In our research, we found an interesting result. Calcium channel blockers was significantly associated with a reduction in the risk of hospital death in ACS patients. This was inconsistent with some research results in western countries. Several studies have found that calcium channel blockers had no advantages over other antihypertensive drugs in reducing the serious complications of hypertension, and calcium channel blockers increased the overall mortality risk and the adverse events risk in patients with coronary heart disease[54–56]. However, in the Japanese study, there was no significant difference in the incidence of cardiovascular death, reinfarction, uncontrolled unstable angina and nonfatal stroke in patients with post-acute myocardial infarction after receiving beta blockers and calcium antagonists. Another Japanese retrospective study found that Calcium channel blockers (nifedipine-retard) did not increase the incidence of cardiac events in post-MI patients, and even prevent the risk of cardiac events in non-smokers under 50 years of age. An Australian study found that calcium channel blockade was not associated with the excess risk of death in post-AMI patients.

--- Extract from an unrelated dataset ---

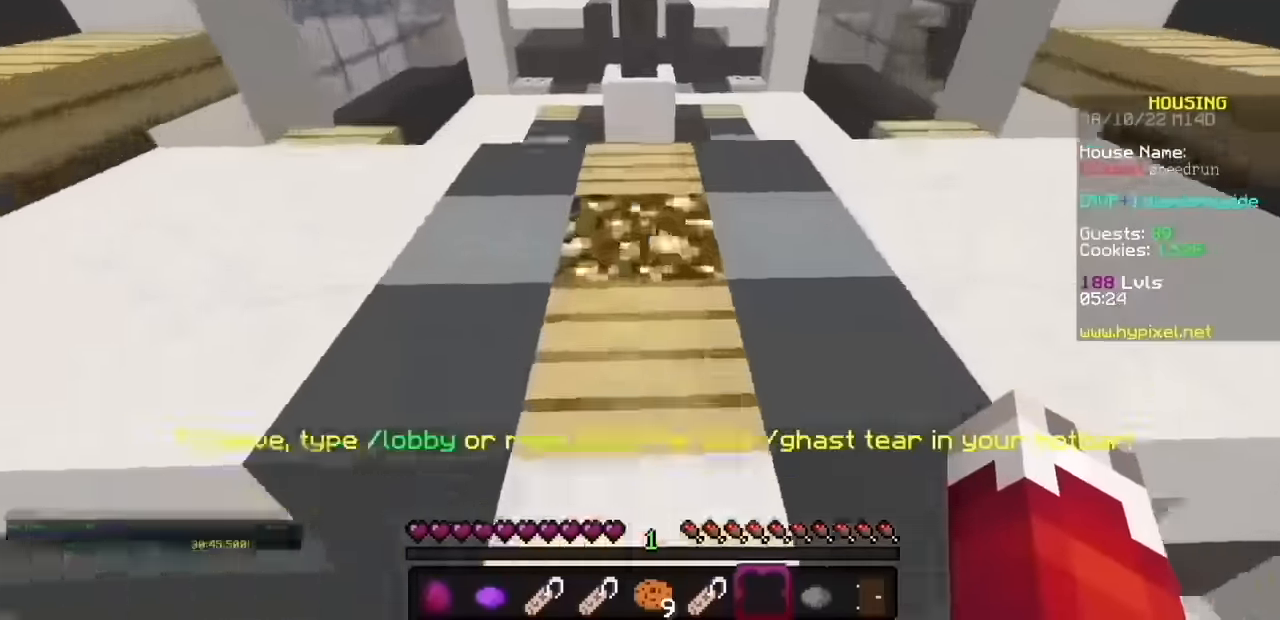
{"keys": [], "mouse": ["left", "right"], "events": []}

Our research results suggested that preventing abnormally elevated levels of NT-proBNP, LDH, cTnI, and CK in patients with ACS, while preventing the level of HDL cholesterol in patients from falling below the normal range, may reduce the risk of in-hospital death in patients with ACS.
This study had several limitations. First, this was a retrospective study, and the results need to be verified by a prospective clinical trial. Second, our study was a single-center study; therefore, the results of the study limit the generalizability to apply to all ACS patients.